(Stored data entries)
== Segment start ==

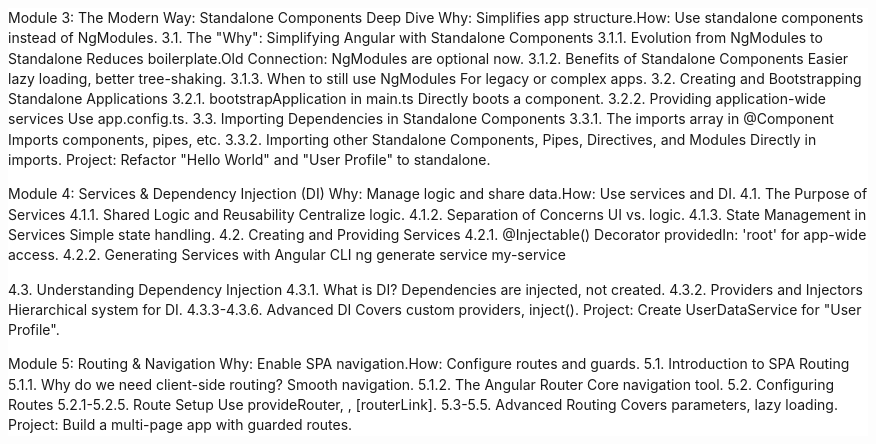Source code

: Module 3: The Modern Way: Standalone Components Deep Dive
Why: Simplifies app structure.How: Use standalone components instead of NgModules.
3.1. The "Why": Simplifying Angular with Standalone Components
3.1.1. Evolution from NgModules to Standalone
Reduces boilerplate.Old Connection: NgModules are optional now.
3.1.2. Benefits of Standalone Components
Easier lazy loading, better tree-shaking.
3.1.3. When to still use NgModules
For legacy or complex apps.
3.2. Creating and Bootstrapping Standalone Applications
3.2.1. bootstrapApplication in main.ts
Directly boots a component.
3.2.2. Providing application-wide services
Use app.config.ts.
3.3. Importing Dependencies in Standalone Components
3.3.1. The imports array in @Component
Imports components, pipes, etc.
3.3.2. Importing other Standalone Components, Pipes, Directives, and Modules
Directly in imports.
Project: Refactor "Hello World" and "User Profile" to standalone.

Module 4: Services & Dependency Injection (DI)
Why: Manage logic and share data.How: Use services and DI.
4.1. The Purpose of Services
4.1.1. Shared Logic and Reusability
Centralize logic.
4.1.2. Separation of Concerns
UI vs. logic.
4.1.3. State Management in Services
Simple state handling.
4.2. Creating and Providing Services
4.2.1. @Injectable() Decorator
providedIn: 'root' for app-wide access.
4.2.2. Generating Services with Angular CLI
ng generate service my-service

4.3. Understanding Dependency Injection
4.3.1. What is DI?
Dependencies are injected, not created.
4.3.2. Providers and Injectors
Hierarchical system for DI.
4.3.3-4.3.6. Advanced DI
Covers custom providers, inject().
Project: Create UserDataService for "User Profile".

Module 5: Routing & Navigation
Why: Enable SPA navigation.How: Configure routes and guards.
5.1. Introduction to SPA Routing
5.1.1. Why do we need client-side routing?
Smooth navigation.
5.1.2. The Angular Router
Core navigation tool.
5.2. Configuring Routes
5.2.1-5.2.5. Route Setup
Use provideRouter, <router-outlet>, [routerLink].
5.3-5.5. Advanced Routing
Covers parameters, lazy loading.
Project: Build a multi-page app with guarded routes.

== Segment end ==
== Segment start ==

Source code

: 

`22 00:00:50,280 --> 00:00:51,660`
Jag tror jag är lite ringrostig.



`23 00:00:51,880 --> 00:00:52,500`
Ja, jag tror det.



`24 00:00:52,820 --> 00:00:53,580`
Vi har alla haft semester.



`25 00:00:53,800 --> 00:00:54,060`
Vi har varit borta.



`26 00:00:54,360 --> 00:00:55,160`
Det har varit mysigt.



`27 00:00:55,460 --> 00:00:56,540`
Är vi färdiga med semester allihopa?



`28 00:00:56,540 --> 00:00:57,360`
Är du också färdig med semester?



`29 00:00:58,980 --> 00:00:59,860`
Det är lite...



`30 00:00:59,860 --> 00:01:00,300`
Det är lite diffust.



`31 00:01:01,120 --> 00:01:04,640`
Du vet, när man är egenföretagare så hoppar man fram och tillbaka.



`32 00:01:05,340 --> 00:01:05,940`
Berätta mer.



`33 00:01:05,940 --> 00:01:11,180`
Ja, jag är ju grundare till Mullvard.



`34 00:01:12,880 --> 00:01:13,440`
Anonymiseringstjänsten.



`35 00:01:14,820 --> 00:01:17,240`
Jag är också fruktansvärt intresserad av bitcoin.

== Segment end ==
== Segment start ==

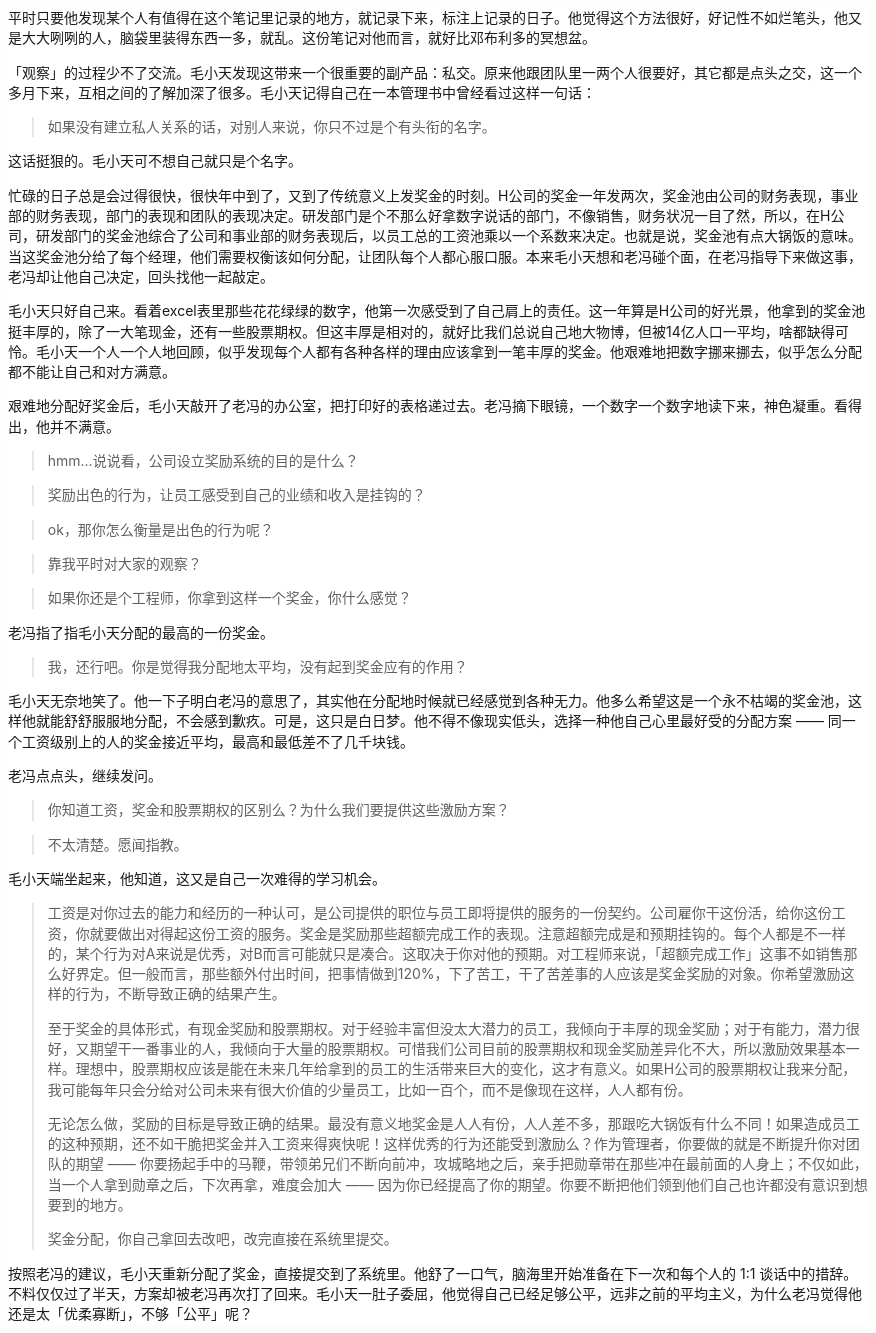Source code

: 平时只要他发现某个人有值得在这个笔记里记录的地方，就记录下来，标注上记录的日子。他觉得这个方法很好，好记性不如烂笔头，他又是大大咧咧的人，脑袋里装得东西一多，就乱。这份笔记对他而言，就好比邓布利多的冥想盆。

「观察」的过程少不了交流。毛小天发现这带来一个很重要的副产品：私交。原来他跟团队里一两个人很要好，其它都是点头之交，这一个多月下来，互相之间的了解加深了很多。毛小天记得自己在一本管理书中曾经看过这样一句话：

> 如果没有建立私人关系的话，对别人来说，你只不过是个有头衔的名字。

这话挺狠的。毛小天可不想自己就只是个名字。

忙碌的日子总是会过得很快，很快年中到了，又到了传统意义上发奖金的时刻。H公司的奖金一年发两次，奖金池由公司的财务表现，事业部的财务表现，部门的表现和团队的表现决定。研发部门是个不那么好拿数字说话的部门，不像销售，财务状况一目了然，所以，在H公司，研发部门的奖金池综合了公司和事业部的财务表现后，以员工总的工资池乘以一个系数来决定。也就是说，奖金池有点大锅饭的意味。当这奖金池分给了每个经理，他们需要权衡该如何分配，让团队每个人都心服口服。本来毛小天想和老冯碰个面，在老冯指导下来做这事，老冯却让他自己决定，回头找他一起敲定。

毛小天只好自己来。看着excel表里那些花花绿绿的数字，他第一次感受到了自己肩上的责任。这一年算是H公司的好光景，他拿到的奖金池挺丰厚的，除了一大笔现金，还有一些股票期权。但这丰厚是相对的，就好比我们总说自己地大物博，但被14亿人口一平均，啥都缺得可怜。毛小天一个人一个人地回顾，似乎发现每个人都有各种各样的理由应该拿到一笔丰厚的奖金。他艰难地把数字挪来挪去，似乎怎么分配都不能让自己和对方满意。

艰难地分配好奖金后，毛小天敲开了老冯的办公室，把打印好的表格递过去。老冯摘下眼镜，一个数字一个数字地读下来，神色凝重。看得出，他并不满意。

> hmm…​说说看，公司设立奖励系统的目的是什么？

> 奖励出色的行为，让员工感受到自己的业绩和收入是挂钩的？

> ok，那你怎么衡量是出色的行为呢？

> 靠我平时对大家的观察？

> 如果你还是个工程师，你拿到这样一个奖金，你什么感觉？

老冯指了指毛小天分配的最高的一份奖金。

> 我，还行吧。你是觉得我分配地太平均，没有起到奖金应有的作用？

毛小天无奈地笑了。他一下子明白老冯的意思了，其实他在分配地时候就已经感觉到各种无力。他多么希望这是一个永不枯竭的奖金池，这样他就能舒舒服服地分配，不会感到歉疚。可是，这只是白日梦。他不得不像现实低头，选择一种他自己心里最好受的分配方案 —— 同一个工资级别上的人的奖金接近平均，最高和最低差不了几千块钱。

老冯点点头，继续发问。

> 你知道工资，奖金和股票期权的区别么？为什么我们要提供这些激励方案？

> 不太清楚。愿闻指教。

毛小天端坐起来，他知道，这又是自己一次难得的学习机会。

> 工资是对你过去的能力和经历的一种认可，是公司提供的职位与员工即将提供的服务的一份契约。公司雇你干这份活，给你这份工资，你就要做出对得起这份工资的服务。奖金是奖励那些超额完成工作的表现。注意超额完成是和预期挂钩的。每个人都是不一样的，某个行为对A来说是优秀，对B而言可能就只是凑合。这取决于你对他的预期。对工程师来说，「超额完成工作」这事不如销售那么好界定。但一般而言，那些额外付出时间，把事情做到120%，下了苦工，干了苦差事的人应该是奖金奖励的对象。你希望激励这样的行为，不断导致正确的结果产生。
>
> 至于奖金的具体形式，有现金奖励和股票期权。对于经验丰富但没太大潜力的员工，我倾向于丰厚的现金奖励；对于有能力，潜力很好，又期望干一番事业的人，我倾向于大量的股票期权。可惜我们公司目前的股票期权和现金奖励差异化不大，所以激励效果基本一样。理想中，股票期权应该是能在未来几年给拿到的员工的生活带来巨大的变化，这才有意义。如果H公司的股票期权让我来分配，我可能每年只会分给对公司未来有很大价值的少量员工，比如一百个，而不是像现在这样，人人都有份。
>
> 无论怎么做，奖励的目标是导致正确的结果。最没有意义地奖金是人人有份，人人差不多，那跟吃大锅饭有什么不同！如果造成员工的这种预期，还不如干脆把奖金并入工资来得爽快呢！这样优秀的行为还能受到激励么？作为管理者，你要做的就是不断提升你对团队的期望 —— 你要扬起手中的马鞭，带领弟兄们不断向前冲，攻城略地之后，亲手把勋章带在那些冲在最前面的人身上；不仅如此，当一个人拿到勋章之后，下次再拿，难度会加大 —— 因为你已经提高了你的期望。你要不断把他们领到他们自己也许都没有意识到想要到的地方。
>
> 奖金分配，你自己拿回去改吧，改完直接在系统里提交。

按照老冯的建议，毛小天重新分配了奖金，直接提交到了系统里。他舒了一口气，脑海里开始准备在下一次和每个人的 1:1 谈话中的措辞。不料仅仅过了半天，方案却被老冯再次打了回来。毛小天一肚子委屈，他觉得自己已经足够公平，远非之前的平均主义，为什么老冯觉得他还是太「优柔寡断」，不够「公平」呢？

== Segment end ==

• [ABOUT THIS EXERCISE]:
Among the records above, only the lines between the line holding "5.2.1-5.2.5. Route Setup" and the line holding "Project: Build a", inclusive, are to be output, exactly as written.

• [SOLUTION TO THE EXERCISE]:
5.2.1-5.2.5. Route Setup
Use provideRouter, <router-outlet>, [routerLink].
5.3-5.5. Advanced Routing
Covers parameters, lazy loading.
Project: Build a multi-page app with guarded routes.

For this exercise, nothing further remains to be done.